Michelle, a white woman with blond hair, wears a blue blouse and is smiling. By Michelle FormyDuval Lynch

The Juvenile Justice and Children’s Rights Section of the NCBA includes attorneys and child advocates who are committed to excellence in the direct representation of North Carolina youth. Three of the most common areas of direct representation of children and juveniles in court are child welfare, juvenile delinquency, and family law proceedings. Attorneys with the North Carolina Guardian ad Litem Program (NC GAL Program) represent children in child welfare proceedings in North Carolina district and appellate courts. This article is a short summary of the NC GAL Program, its purpose, duties, and role in that representation.

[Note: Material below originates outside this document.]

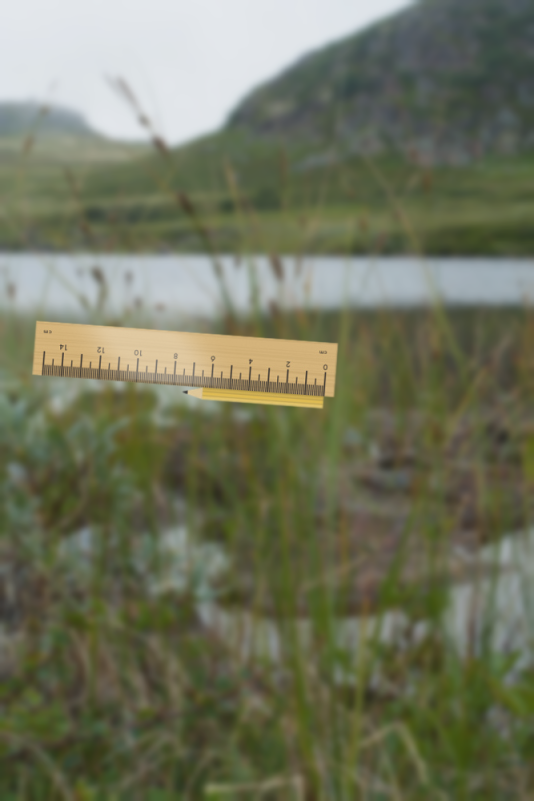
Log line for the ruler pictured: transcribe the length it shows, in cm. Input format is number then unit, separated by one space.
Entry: 7.5 cm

Guardian vs. Guardian ad Litem vs. NC GAL Program

A guardian of the person is one who generally has the duties of care, control, and custody of their ward. The term “guardian ad litem” comes from the latin phrase “ad litem” which means “for the purposes of the suit.” A guardian ad litem is usually an individual appointed to appear in a lawsuit on behalf of a minor party or incompetent person. While guardians ad litem may be appointed in a variety of civil and criminal proceedings in North Carolina,[1] the NC GAL Program is only appointed to represent children in abuse, neglect, or dependency (“AND”) proceedings, or termination of parental rights (TPR) proceedings under Subchapter I of the NC Juvenile Code. These cases are initiated when a county department of social services files a juvenile petition; they are sometimes referred to as “DSS court,” but a more accurate name is “child welfare court.”